By far the most rewarding part of this experience is the feedback. Some people love it, some are contributing and suggesting changes and improvements, and a few sound like they are going to build their own which is cool. (If you build your own, please show me pictures.)

The Build

I first created a prototype of this back in early January.

Initially I was planning on using a Digispark, however I found that it didn’t have enough I/O and memory (only 6K!) to do what I wanted.

Digispark image

Instead, I used a $3 Arduino Pro Micro knockoff from AliExpress.

Image of Arduino Pro Micro knockoff

Disclaimer: Most of my WIP images are from Snapchat. I only happened to have my phone on me.

GIF of breadboard prototype typing

A lot of the stuff in the end result is found here, the two buttons (in this case jumper wires), a screen showing binary values, same components.

The next step was to make this a more reliable solution, so I made it on some pegboard with some parts I had lying around.

Image of breadboard next to circuitboard used for creating second prototype.

A bit of soldering later…

GIF of assembled second prototype.

… and it worked on the first try!

Fast forward a few months.

By this point I had made a schematic & board layout in Eagle, and my next step was to make the circuitboard. (Board layout will be added to repo once I can verify one that works.)

The initial plan was to use my school’s CNC machines to engrave away the copper traces on a copper board, but we couldn’t figure out how to get that working. If anyone reading has an Inventables Carvey and has done this, please contact me.

Failing to get the CNC machine to work, I opted to etch the copper board using chemicals (Ferric Chloride). I used resist paper which made the task really easy, all I had to do was run it through a laminator a few times.

Image of circuit on resist paper

On the second time I used less tape. Also I found to ensure printing in B&W, and not greyscale. Greyscale will mess with the thickness of traces.

Image of copper board with resist

Image of copper board being etched away

And after some time…

Image of board after being etched.

I removed the resist using acetone. I think some of the resist caused that smudge, which is weird because this didn’t happen on my duplicate board. Oh well.

And now is when I noticed a problem with this circuit design.

Zoomed in image

A lot of these traces are too small, and the holes are also too small. Beginner mistake I suppose. Because of this, I wasn’t able to use this board.

I ran out of time to make a circuitboard from scratch for the makerfest that upcoming friday, so I had to stick with a pegboard.
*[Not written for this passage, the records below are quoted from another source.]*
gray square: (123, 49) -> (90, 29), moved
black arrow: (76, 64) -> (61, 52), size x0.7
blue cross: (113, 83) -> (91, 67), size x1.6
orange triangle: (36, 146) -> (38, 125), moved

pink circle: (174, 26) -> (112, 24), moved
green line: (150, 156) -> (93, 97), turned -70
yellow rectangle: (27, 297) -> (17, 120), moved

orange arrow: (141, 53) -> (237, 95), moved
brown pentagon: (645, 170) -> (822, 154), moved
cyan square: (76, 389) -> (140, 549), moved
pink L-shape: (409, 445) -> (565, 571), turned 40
I was able to copy the outline of the Cherry MX switch from bishboria/ErgoDox ‘s acrylic case design. Using that, and with some help from people in the Makerspace, we were able to use the CNC to cut out this shape from the pegboard.

Pegboard with space for Cherry MX switch.
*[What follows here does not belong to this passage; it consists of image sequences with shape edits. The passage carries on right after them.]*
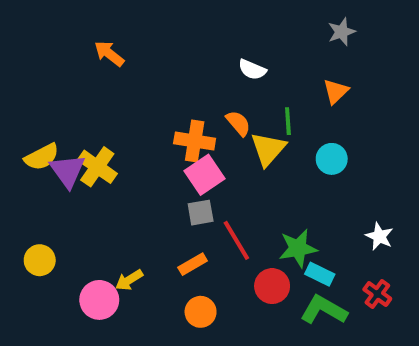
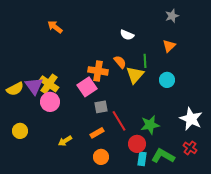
yellow semicircle: (42, 157) -> (15, 89), moved
pink square: (205, 175) -> (87, 87), moved
white star: (379, 236) -> (191, 119), size x1.6
cyan rectangle: (320, 274) -> (142, 159), moved, turned 72
pink circle: (99, 300) -> (50, 102), moved

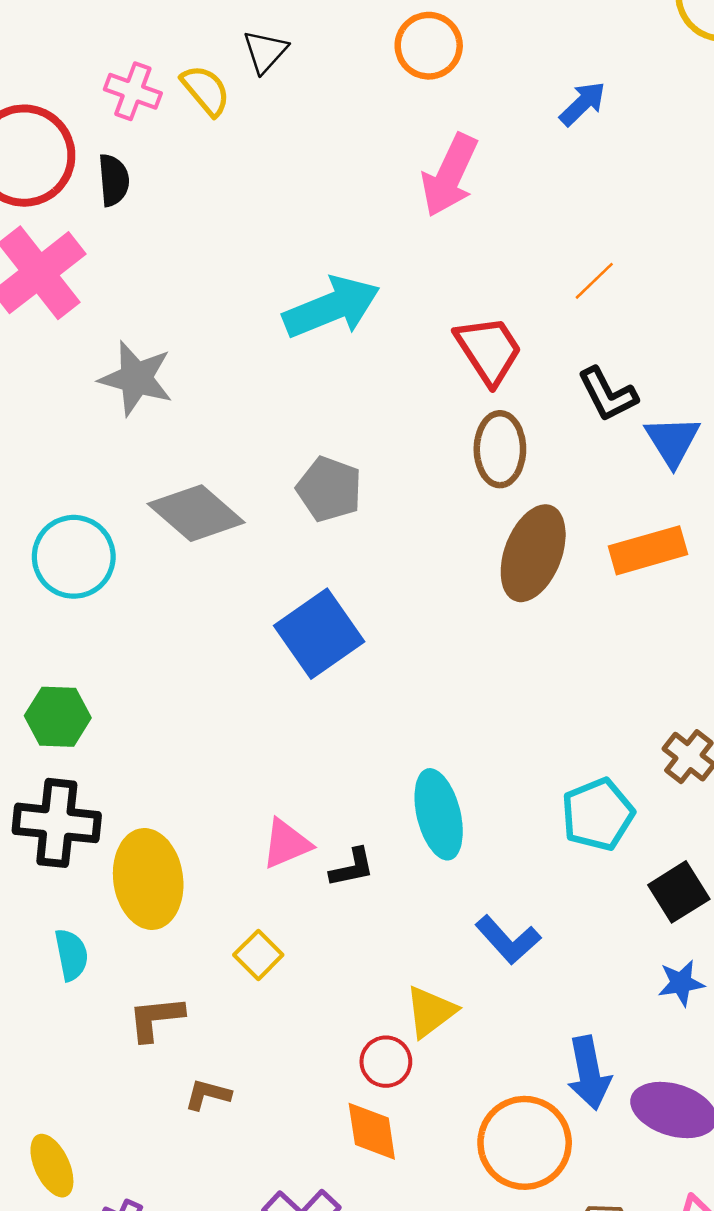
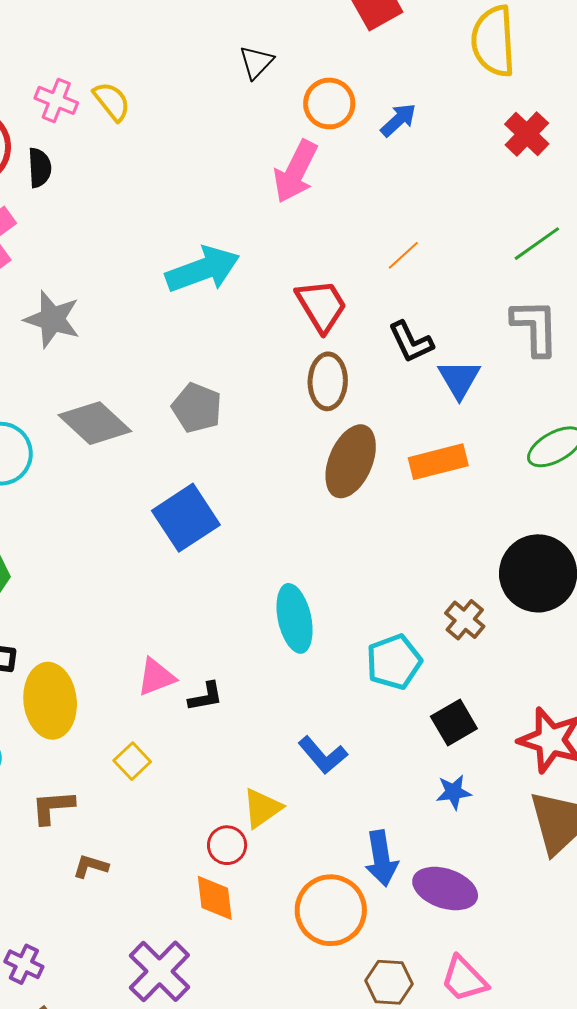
orange circle: (429, 46) -> (329, 103), moved
black triangle: (265, 51) -> (256, 62), moved
cyan ellipse: (439, 814) -> (295, 618), moved

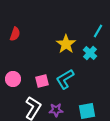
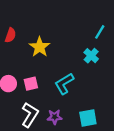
yellow star: (66, 44) -> (40, 47), moved
pink square: (42, 81) -> (31, 84), moved

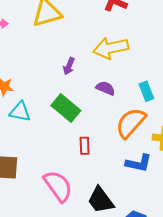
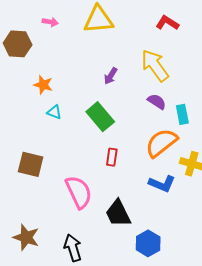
yellow arrow: (111, 48) -> (155, 65), turned 56
purple semicircle: (105, 88) -> (157, 102), moved
cyan triangle: (20, 112) -> (54, 112), size x0.7

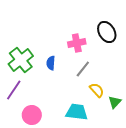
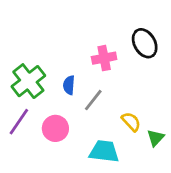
gray line: (83, 69) -> (93, 100), moved
pink circle: (32, 115) -> (55, 128), moved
Now I could insert the MX switch in this hole, and it would snap securely in place. I made another prototype, and while I was at it, added backlighting.

I like how Cherry MX switches have space for LEDs. Now I just need to figure out a solution for RGB as many have requested.

Cherry MX switch with LED

Switch in board

Image of third prototype

I don’t think anyone picked up on it, but the screen is displaying upside down in this photo. I took this right after I finished the build, but before I had the chance to actually go in and clean up and re-work a lot of the code.

The night before the makerfest, I was able to finalize the software side of things. I don’t really have many pictures to show, it was mostly code cleanup, adding functions for backlighting, and flipping the screen around.

Live Demo

I made a demo kiosk using an Raspberry Pi and an HDMI screen. It would just boot up into the desktop environment and load Chromium in ‘kiosk’ mode to the webpage. It was really laggy and didn’t work great, but it at least provided testers a place to type. I made sure to print out some ASCII tables as well so that people could properly use it.

Image of makerfest stand setup


I’m not sure what my plans are for continuing this. Ideally, I would like to be able to manufacture some of these circuitboards, and maybe share them around with others.